Activity a:
From the records, repeat every line starting with the first one and going on through the line that contains "Training Time", and leave the pictures out of your answer.
═════ Text segment
If two lines are parallel, then the slopes are equal.

m_{1} = m_{2}

If two lines are perpendicular, then the product of the slopes is equal to -1.

m_{1}⋅ m_{2 }= -1

**Example 1 :**

Find the equation of a straight line passing through the point P(-5, 2) and parallel to the line joining the points Q(3, -2) and R(-5, 4).

**Solution :**

The required line is passing through the point P(-5, 2) and parallel to the line joining the points Q and R.

Since the line joining the points QR is parallel to the required line, the slopes will be equal.

Slope of QR = (y_{2} - y_{1})/(x_{2} - x_{1})

= (4 - (-2))/(-5 - 3)
══════════
═════ Provided information
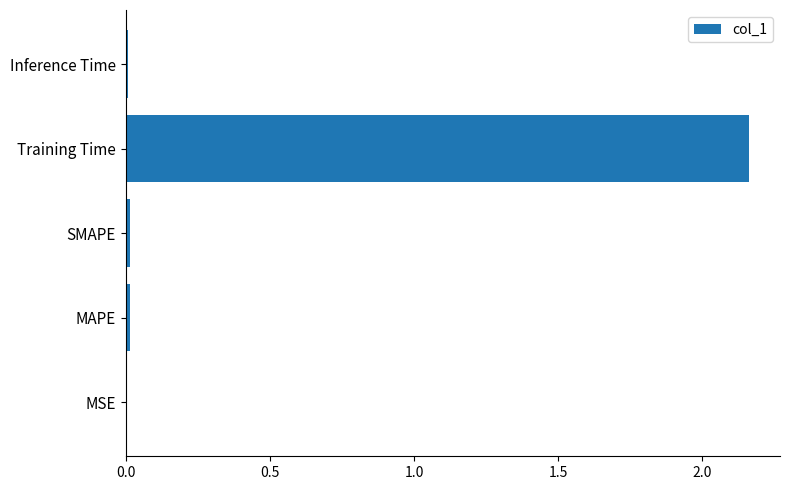

At which category does the chart reach its peak across all series?

Training Time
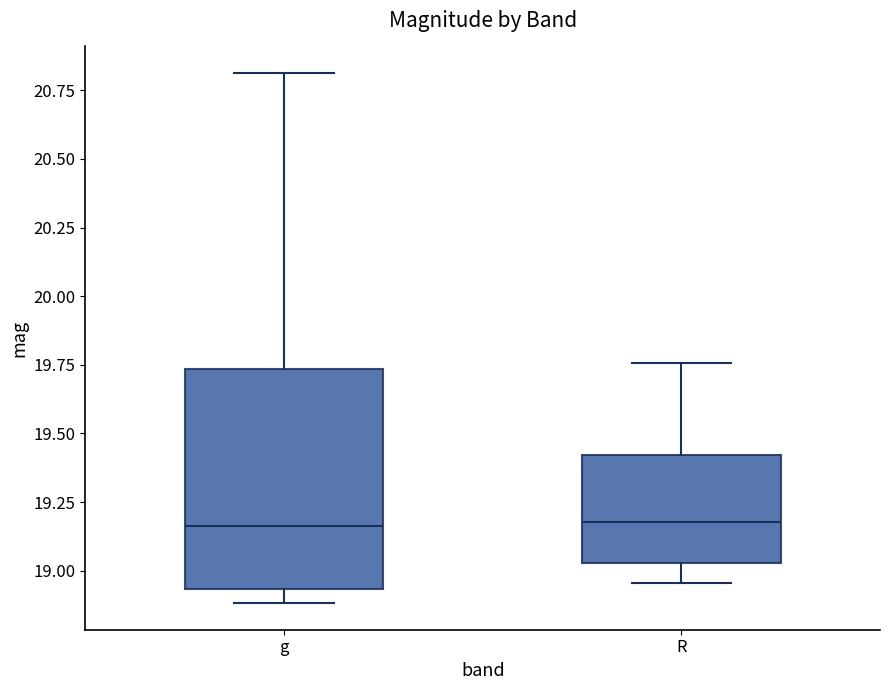

Reading left to right, read every box against the y-axis: the position of its median line, the range the box covers, and the ends of its whiskers. The values are not printed on the chart, so give them approximately, as read against the axis.

g: median 19.15, box 18.95 to 19.75, whiskers 18.90 to 20.80
R: median 19.20, box 19.05 to 19.40, whiskers 18.95 to 19.75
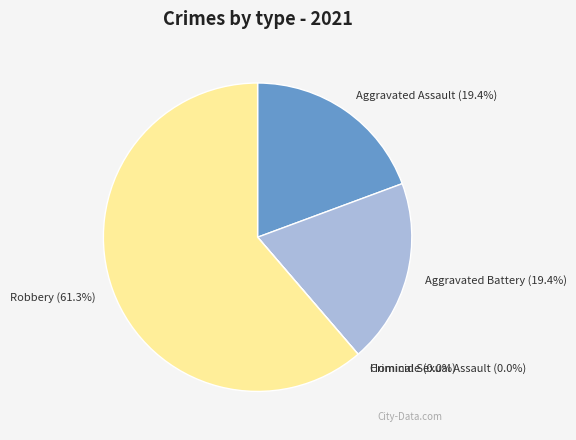

Which slice is the largest?

Robbery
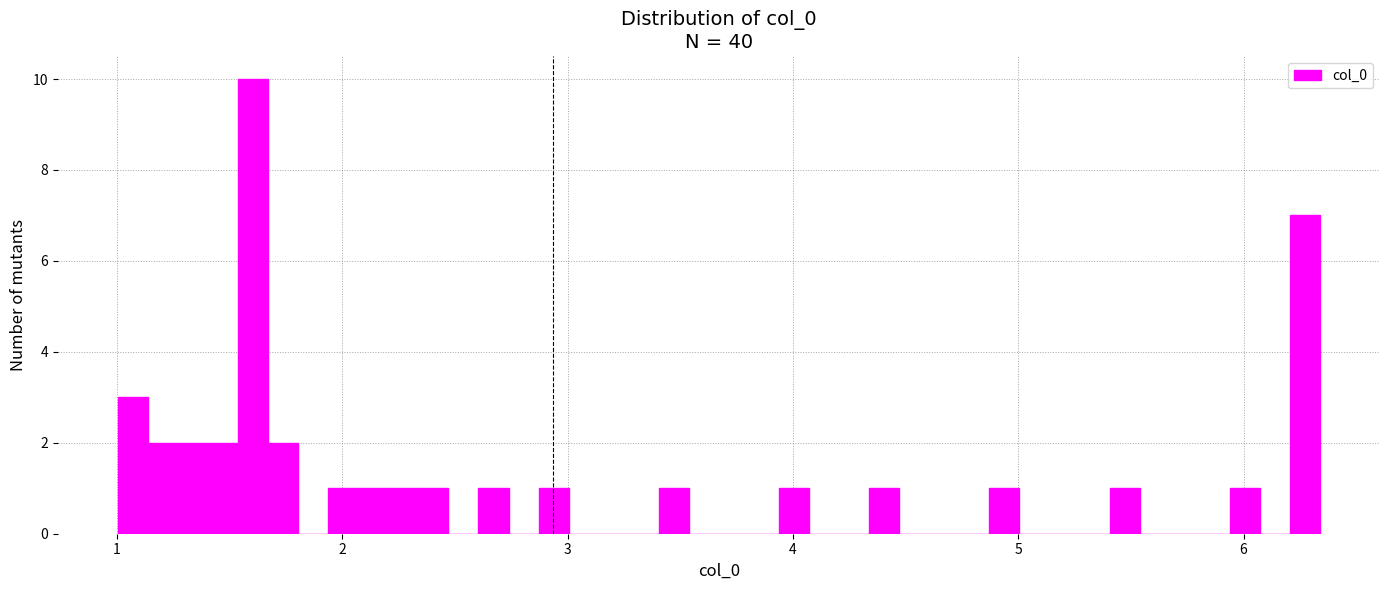

Read against the x-axis, roughly where is the centre of the tallest bar?

1.6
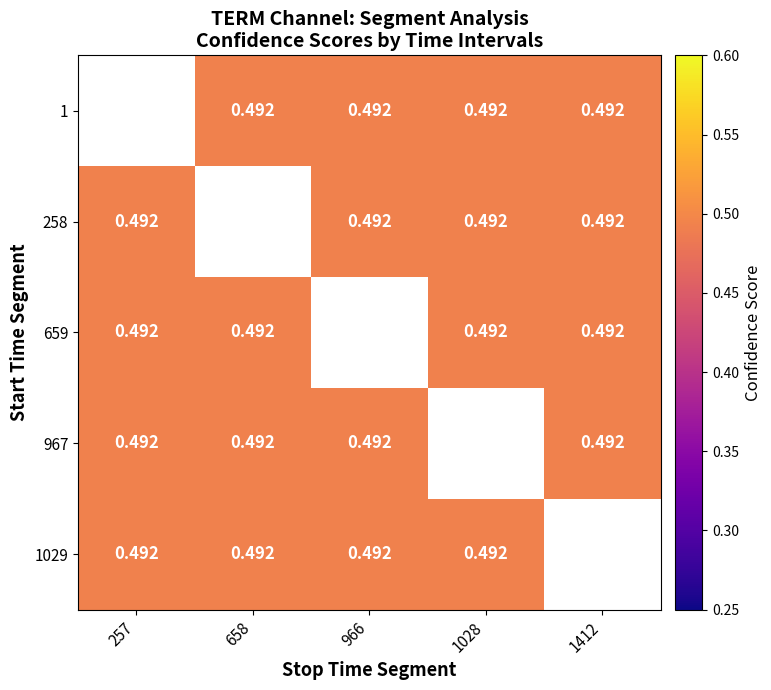

Which series has the largest range (max minus min)?

258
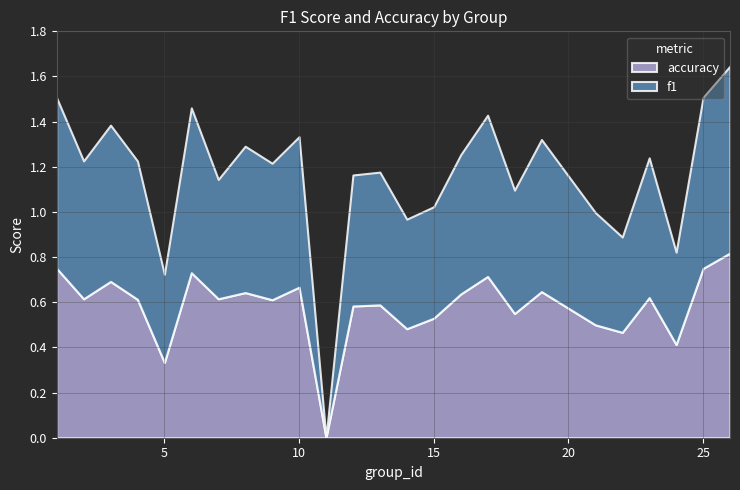

Which series has the widest spread of values?

f1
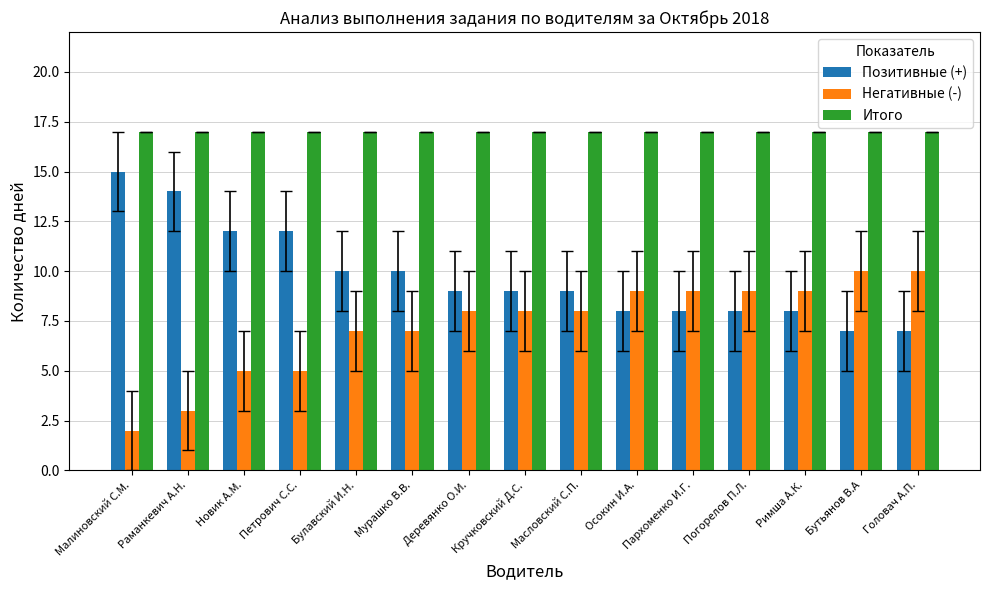

What is the difference between the Негативные (-) values at Новик А.М. and Римша А.К.?

4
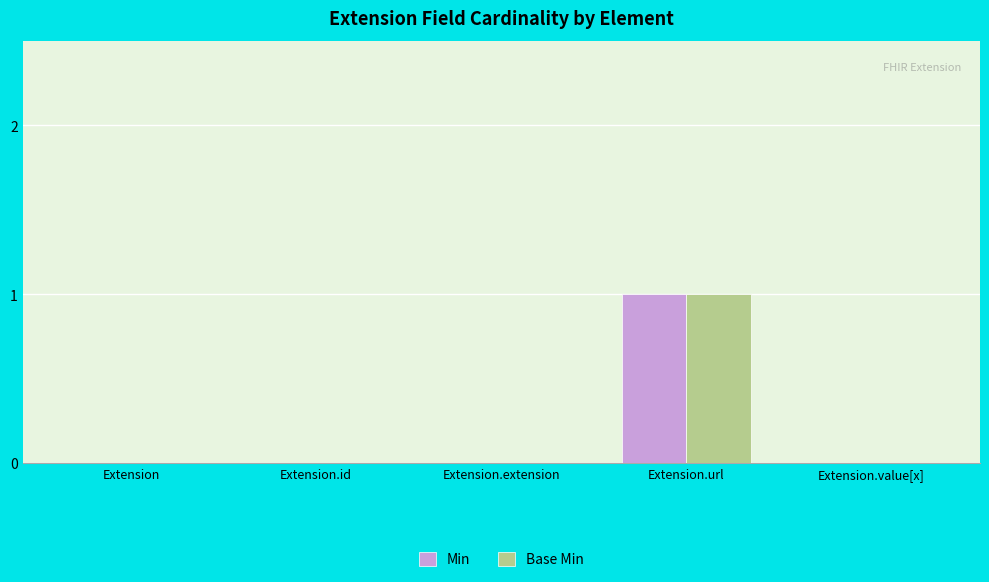

At which category does the chart reach its peak across all series?

Extension.url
══════════
Activity b:
In the passage on slopes of lines, write out the part starting with "Find the equation" and going on through "will be equal.", substituting "desired" for each "required".

Written answer a:
At which category does the chart reach its peak across all series?

Training Time

Written answer b:
Find the equation of a straight line passing through the point P(-5, 2) and parallel to the line joining the points Q(3, -2) and R(-5, 4).

**Solution :**

The desired line is passing through the point P(-5, 2) and parallel to the line joining the points Q and R.

Since the line joining the points QR is parallel to the desired line, the slopes will be equal.